Brief 1> Please write out the passage on predestination between "(p) If faith" and "done for you.", inclusive.
Brief 2> Render this sentence from the passage on predestination in French: "Christian ethics are God’s commandments."
Brief 3> Proceed with the passage on predestination, writing on from its final sentence.

Predestination cuts both ways. God predestined all things. God predestines, by direct control, the unbelief in the reprobates as directly as He predestines, by direct control, the faith in the Elect. Yet this is mostly said about invisible spiritual realities, such as forgiveness of sins. However, this is only one application for faith. We are commanded to have faith for all sorts of things that are given to us by the bloodshed and resurrection of Jesus Christ. If God has predestined you to have faith for healing, then you will have faith for it, just as if God predestines you to have faith for forgiveness, then you will have faith for it. But the issue here is that the accomplishments of Jesus atonement (antecedent) has necessary consequences (logically speaking, like a modus ponens). If the consequent is not there, then the antecedent is denied as well.
On the relative level ontology, which is how Jesus mostly speaks to us, we are commanded to acquire all these good blessings by faith in Him. Christian ethics are God’s commandments. These are not suggestions.
Thus, if there is no sanctification, then we would say, there is no proof of faith in the atonement. (I say this enthymeme as premise 2 and 3 of a modus tollens). Here are a few modus ponens (first premise only) with such gospel accomplishments and effects.
(p) If true faith for forgiveness of sins, (q) then necessarily sanctification will be evident.
(p) If faith in God’s love, (q) then necessarily love for your brother will be evident.
So far so good, but most do not connect these implications the way Jesus did in other applications of faith. For example, consider, Jesus when he replied,
If you remain in me and my words remain in you, ask whatever you want and it will be done for you.
My Father is glorified by this: that you bear much fruit [i.e. praying and getting what you want], and prove to be my disciples.
You did not choose me, but I chose you and appointed [i.e. Predestination] you that you should go and bear fruit, and your fruit should remain, in order that whatever you ask the Father in my name he will give you.
Vincent Cheung commenting on this says,
God has chosen us, and predestined us. Predestined for what? There was more to what Jesus said: “You did not choose me, but I chose you and appointed you to go and bear fruit — fruit that will last. Then the Father will give you whatever you ask in my name.” God predestined us to bear fruit. What is this fruit? Christian teaching often assumes that fruit refers to spiritual and ethical effects such as improvements in character, works of charity, and also works of ministry, such as saving sinners and building churches. This is not entirely wrong, but the biblical idea of fruit includes much more, and Jesus clearly had other things in mind when he made the statement.”

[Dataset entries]
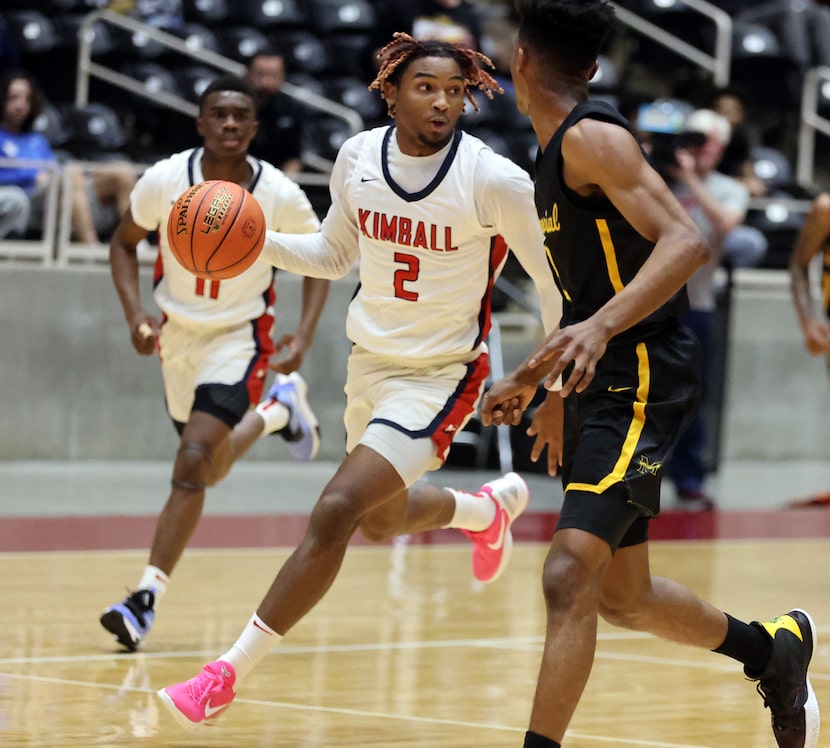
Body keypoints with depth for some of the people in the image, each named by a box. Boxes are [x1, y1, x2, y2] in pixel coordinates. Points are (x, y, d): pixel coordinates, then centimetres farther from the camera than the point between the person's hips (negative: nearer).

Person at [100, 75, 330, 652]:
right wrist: (136, 314, -17)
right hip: (177, 331, 4)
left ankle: (147, 599, -18)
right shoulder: (165, 180, -18)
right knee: (211, 470, 22)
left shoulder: (280, 195, -20)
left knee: (193, 463, -21)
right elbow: (125, 242, -1)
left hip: (239, 337, -4)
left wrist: (304, 337, -15)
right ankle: (278, 410, 53)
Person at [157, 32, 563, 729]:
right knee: (381, 519, 26)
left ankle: (229, 672, -14)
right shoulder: (358, 157, -5)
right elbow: (334, 254, 12)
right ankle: (489, 506, 59)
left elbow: (554, 277, -10)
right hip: (370, 359, 7)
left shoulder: (495, 180, -21)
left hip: (440, 374, -7)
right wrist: (258, 240, -5)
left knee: (335, 510, -20)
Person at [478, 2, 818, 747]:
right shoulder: (556, 153, 16)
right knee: (623, 596, 19)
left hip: (640, 379, -10)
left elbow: (687, 241, -25)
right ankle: (774, 647, 40)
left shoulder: (590, 138, -14)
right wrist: (540, 381, 29)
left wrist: (600, 327, -36)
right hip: (600, 384, 10)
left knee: (569, 576, -20)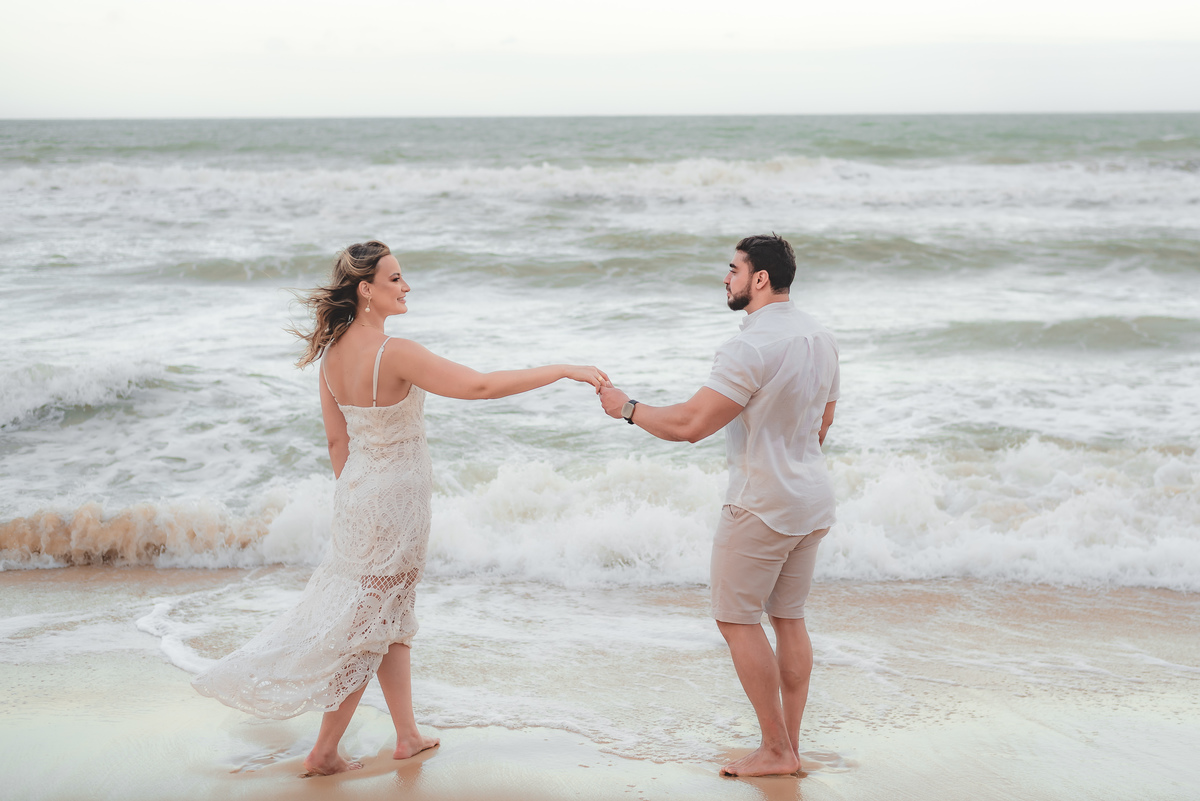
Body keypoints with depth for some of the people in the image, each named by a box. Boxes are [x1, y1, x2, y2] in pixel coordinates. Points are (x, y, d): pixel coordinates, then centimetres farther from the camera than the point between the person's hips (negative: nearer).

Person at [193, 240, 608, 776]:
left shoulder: (333, 351, -1)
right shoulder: (393, 354, -26)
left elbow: (336, 437, 7)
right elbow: (481, 386, -30)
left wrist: (353, 497, 19)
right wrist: (564, 371, -24)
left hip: (357, 492, 8)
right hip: (394, 500, -8)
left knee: (389, 617, 19)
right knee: (370, 624, 5)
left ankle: (407, 735, 30)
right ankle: (324, 752, 14)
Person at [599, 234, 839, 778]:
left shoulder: (750, 348, -21)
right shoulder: (820, 339, 7)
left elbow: (690, 424, -22)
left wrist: (628, 409, -7)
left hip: (762, 504, -9)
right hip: (812, 500, 9)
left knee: (737, 620, 2)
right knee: (788, 617, 13)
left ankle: (775, 749, 4)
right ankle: (790, 747, 17)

Expected output 1>
(p) If faith in God’s love, (q) then necessarily love for your brother will be evident.
So far so good, but most do not connect these implications the way Jesus did in other applications of faith. For example, consider, Jesus when he replied,
If you remain in me and my words remain in you, ask whatever you want and it will be done for you.

Expected output 2> L’éthique chrétienne, ce sont les commandements de Dieu.

Expected output 3>
God will give me whatever I ask. I will have whatever I ask. What I ask, I get. And I am predestined for this. So I am chosen to get whatever I ask. I am predestined to get whatever I ask. It is my foreordained destiny to receive whatever I ask God in the name of Jesus. If you have never heard this, then you have never heard the Bible’s doctrine of predestination, you have never heard the Bible’s doctrine of prayer, you have never heard the Bible’s doctrine of the name of Jesus, and you have never heard the Bible’s doctrine of discipleship. Just several verses earlier, Jesus said, “If you remain in me and my words remain in you, ask whatever you wish, and it will be given you. This is to my Father’s glory, that you bear much fruit, showing yourselves to be my disciples” (15:7-8). Getting whatever we ask from God is intertwined throughout his discourse with the notions of bearing fruit, being his disciples, and loving one another. Thus getting whatever we ask from God is as pervasive as the gospel itself. It cannot be taken out and thrown away without tearing apart the entire gospel, and thus also our salvation. Here bearing fruit is almost the same thing as getting whatever we ask from God, and by getting what we ask from God, we show ourselves to be true disciples of Christ.
Thus, what are the implications? Remember, it was not some guy on TBN, but Jesus who said you “prove” you are His disciple by getting whatever you asked for, from Him. This is something that no unbeliever can mimic or fake.
(p) If faith in Jesus, (q) then necessarily asking and receiving anything you wish.
(p) If predestined to have faith for forgiveness in Jesus, (q) then predestined for faith to receive anything you ask for.
M.1. (P) If Jesus has predestined you for salvation, (Q) then Jesus has predestined you to be His disciple.
M.2. (Q) If Jesus has predestined you to be His disciple, (R) then you have been predestined to bear fruit of a disciple.
M.3. (R) If you have been predestined to bear fruit, (S) then you are predestined to ask whatever you want from God and you receive it.
M.4. ~(S) It is not the case, that you are ask whatever you want from God and receive it.
M.5. Therefore , ~(P) you have not been predestined for salvation
What we are taught through Jesus’ resurrection and purchased gift of the Holy Spirit, is that one is a necessary consequence of the other. The broadest viewpoint is that if Jesus saved you (you doing nothing for it), then necessarily you will be empowered (like Joshua) by heaven’s supernatural program. If the consequent is denied, then so is the antecedent (i.e. modus tollens). The book of Acts, makes it clear what the power of the Holy Spirit looks like. Peter in the first apostolic sermon says that forgiveness of sin, is an entrance in God’s kingdom, so that one might then receive the baptism of the Holy Spirit. The baptism that leads to healings, speaking in tongues, prophecy, teleportation and miracles. There was a rare example of Christians not being baptized in the Spirit, but these were so out of ignorance, and not from willful unbelief.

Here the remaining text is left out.